When longevity escape velocity arrives, I’ve got a plan for the mothers of the ~20 children I’m going to have every century.

April 24, 2018 6:43 am

The best study I’ve seen in biology in decades … and Detwiler l had to spoil it with a non sequitur blob of climate change feces.
Climate change 101 has one demonstrable fact in its playbook: the tropics remain largely unchanged, even during a glacial maximum. When it does warm, temperatures increase going toward the poles where most of global warming occurs (Arctic Amplification). I have experienced the lack of any change in equatorial Africa east and west over more than 50yrs having worked and lived there.
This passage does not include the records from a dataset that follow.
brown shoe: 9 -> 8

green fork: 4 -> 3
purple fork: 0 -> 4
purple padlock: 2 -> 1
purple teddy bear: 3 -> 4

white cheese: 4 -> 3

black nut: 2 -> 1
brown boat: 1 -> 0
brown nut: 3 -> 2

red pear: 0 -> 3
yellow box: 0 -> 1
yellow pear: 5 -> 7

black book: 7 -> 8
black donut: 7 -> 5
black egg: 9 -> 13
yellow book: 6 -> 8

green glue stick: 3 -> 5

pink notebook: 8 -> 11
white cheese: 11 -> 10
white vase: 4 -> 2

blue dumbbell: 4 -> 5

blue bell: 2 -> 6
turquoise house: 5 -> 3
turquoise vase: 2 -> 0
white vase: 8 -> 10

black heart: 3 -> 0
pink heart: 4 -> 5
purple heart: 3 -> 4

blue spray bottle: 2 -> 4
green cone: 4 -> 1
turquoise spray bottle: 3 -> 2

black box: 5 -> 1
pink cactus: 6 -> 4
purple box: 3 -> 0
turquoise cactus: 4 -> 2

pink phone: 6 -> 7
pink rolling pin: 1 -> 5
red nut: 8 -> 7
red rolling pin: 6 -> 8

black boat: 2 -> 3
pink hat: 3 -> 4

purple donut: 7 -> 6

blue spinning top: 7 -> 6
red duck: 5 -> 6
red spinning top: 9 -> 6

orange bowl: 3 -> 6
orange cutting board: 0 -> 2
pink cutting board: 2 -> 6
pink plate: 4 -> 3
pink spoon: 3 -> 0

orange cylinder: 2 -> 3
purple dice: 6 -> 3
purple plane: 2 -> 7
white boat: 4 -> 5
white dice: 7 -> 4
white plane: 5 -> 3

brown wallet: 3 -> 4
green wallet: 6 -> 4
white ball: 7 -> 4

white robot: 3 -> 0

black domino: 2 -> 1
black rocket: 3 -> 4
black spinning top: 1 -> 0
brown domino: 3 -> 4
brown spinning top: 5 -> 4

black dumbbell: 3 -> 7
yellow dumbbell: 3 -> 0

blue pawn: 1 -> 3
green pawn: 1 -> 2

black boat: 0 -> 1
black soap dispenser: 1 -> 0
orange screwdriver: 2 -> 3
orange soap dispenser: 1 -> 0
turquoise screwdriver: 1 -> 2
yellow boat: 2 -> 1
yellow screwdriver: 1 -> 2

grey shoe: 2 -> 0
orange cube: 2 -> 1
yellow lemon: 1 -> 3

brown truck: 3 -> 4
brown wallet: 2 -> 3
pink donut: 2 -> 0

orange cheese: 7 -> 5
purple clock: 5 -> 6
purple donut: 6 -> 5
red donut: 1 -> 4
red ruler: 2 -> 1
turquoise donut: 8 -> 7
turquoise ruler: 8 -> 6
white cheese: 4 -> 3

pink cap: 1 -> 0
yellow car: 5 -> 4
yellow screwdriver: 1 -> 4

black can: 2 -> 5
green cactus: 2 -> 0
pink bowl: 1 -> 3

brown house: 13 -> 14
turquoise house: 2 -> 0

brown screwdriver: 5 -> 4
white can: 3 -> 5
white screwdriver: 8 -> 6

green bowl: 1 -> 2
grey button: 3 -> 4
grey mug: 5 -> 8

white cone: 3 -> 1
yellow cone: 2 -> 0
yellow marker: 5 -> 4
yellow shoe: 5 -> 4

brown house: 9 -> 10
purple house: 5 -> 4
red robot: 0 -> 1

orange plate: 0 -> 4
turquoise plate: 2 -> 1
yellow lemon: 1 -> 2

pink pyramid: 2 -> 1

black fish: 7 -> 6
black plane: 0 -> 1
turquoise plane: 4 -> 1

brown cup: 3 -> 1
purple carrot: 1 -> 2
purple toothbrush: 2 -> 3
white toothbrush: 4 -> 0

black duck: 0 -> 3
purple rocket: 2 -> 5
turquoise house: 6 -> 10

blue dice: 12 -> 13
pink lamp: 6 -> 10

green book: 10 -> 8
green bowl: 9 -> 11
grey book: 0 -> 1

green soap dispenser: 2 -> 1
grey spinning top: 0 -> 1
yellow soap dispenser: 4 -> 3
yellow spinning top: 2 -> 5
In the1960s, Lagos, Nigeria varied over the year by only 3°C, 25-28°C, this during the galloping ice age cometh scare by some of the same devious actors in today’s heat death guerrilla campaign. I returned to the same boring weather in 1999 and I see that today, it’s the same even though the Lysenkoist have switched to hot air mode.

michael hart
April 24, 2018 7:43 am

Umm…have they thought through the bit about climate change, I wonder? So there is going to be more strange and bizarre shagging going on due to carbon dioxide? Are these people working for or against fossil fuels?

Dave Anderson
April 24, 2018 9:02 am

More sunshine = more monkey shines.

paqyfelyc
April 24, 2018 10:47 am

So, Kate Detwiler objects “red” mating with “blue”. I guess she also objects “white” mating with “black”, or… ?

April 24, 2018 11:24 am

Perhaps even more scandalous and biologically implausible would be global warming causing shagging between warmistas and denaiyars. A new period setting for Romeo and Juliet?

Neo
April 24, 2018 11:47 am

By any chance are these monkeys involved in fracking ?
Researchers at the Yale School of Public Health have discovered that the rates of two major sexually transmitted infections (STIs), gonorrhea and chlamydia, are 21% and 19% higher, respectively, in Ohio counties with high shale gas activity (“fracking”), compared to counties without any fracking. Rates of a third STI, syphilis, were not elevated.

s-t
April 24, 2018 12:27 pm
Urederra
April 24, 2018 1:39 pm

Maybe some (or all) of those monkeys are daltonic.

s-t
April 24, 2018 7:55 pm

Man-giraffe breeding is NOT an experiment that should be repeated:
https://youtu.be/EHIKEHCXfjU

dudleyhorscroft
April 26, 2018 5:22 am

Based on the differentiation between red-tailed and blue monkeys in this paper, it is clear that in Homo Sapiens, Negroes, Caucasians, Australoids, and Chinese (what is the scientifically correct term for the ‘slant eyed’ human species?) are four different species. As such, there should be no interbreeding and any off-spring of an interspecies mating should be sterile. Result???
One wonders about Darwin’s finches. Allegedly in the various islands they have become separate species and there is no interbreeding. But have scientists tried taking a male of species A and isolating it with several females of species Z? If so, what happened? Did A reject all offers from the Zs? Similarly with that genus of gulls which allegedly encircle the globe, each group able to interbreed with the group next to it, except where the two ends of the chain come together, where they are determined as separate species due to lack of interbreeding.